I have now been in St Petersburg for almost two months, and after two months of freezing temperatures, slushy snow, and Russian grammar-related headaches, I have reached the point that I think most exchange students can relate to.  The point where this is no longer new and different and exciting.  The point where you miss your family, you miss your car, you miss being able to engage in intelligent conversations.  More than anything, you realize that you miss your way of life.  But before you become either overly concerned or disinterested, fearing this will soon devolve into depressed rantings, allow me a spoiler alert: this is a happy post. 

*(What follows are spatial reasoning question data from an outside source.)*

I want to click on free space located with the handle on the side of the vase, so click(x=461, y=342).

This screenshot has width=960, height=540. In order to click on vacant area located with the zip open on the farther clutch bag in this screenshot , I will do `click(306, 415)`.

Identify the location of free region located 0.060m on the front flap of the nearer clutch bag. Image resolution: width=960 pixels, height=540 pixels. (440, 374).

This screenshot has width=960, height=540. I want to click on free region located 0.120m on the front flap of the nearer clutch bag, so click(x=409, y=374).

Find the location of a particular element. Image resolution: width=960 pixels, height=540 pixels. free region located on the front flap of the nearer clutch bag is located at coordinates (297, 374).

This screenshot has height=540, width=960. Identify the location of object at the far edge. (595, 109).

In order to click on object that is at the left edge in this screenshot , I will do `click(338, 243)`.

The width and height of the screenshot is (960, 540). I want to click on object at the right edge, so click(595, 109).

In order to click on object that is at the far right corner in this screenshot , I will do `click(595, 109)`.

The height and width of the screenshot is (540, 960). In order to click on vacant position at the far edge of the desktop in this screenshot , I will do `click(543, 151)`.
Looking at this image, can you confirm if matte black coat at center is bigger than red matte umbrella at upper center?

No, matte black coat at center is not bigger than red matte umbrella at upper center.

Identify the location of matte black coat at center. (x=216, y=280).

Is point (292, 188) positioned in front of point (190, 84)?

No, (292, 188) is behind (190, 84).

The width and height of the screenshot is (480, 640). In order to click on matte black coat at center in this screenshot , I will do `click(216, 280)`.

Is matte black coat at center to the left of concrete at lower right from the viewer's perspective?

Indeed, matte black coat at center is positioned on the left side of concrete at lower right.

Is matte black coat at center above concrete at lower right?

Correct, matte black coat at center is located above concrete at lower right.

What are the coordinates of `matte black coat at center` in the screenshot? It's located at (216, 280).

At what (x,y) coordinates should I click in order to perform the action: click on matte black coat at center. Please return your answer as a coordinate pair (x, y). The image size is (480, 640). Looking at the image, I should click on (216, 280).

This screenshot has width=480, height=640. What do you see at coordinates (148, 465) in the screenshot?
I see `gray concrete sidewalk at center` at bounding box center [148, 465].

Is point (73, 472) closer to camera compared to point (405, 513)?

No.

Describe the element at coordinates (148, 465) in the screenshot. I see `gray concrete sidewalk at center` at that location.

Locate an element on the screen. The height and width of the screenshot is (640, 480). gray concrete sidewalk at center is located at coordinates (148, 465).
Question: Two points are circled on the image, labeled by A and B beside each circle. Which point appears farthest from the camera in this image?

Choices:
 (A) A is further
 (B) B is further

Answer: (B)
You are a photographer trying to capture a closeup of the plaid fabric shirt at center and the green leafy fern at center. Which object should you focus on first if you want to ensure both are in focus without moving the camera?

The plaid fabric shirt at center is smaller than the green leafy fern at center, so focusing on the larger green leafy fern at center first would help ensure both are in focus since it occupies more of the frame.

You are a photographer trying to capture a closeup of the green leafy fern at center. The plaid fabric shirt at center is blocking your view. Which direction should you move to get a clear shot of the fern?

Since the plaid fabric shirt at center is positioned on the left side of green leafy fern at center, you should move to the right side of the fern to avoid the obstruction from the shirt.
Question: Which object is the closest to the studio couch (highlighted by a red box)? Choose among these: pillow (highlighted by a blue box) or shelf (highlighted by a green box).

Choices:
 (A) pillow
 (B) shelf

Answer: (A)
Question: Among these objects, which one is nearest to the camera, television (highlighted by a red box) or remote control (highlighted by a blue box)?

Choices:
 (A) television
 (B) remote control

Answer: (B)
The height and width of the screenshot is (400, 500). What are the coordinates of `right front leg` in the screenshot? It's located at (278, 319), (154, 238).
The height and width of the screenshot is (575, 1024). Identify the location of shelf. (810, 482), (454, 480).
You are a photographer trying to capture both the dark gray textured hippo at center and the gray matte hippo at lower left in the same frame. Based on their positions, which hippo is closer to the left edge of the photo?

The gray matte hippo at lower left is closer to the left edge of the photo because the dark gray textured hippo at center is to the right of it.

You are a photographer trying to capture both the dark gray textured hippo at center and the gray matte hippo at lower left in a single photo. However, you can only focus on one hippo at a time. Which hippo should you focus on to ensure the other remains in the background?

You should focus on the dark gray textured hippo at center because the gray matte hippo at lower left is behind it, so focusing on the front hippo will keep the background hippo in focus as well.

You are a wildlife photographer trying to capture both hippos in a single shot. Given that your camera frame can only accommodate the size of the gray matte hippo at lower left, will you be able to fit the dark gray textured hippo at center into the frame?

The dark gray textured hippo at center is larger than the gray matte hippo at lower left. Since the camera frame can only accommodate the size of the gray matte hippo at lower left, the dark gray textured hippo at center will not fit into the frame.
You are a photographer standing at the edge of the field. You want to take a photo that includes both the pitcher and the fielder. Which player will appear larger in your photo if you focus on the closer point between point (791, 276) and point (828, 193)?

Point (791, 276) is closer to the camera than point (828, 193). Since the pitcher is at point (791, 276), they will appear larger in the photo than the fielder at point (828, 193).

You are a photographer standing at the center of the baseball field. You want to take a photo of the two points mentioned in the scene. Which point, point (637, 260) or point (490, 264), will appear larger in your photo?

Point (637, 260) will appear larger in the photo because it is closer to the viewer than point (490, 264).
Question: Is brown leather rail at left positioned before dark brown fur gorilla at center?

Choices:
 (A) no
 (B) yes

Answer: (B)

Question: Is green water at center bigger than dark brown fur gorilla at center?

At first it was difficult to admit to such longings without feeling a bit ethnocentric or even ignorant, but I have realized that this too is part of studying abroad, this too is important, and there is no shame in finding an appreciation for your own culture and way of life.  That is the beauty of study abroad; it enables you to develop a true appreciation and understanding of differing cultures, both foreign and domestic.

Of course, as an exchange student, this process is not always the most enjoyable part of your experience.  At home, it is easy to turn to habitual comforts when you are in a funk, to immeadiately call a friend, visit a favorite retaurant, (or sometimes both simultaneously) to alleviate your melancholy.  Yet when you find yourself far removed from the comforts of home, quite literally a stranger in a strange land, your feelings of isolation are compounded by the fact that you are without your old stand-bys.  You cannot call your friend because it is 3:30 in the morning in the States, and somehow, you have managed to find the one place that Starbucks has not managed to infiltrate.  And suddenly you realize just how much you miss home, and what exactly ‘home’ means. 

I must admit, it wasn’t until I studied abroad in Mexico that I finally began to appreciate what it means to be an American citizen.  And no, I do not mean to suggest that America is superior or that the way of life I am used to living is better than the life I have found abroad.  It is just different.  It is unique.  It is where I feel most comfortable. 

I am pretty sure most exchange students feel this way at one point or another.  maybe I am wrong.  Regardless, I felt that it would be appropriate to mention for those students looking to study abroad.  No, it is not always sunny beaches and incredible food (unless you are in Italy :).  But you have not failed as an exchange student if you find yourself missing home.  Just try and focus on the good things, appreciate the amusing cultural quirks, and realize that six months goes by extremely quick.   I do not for a moment regret the time I spent in Mexico, and I can guarantee I will feel the same about Peter.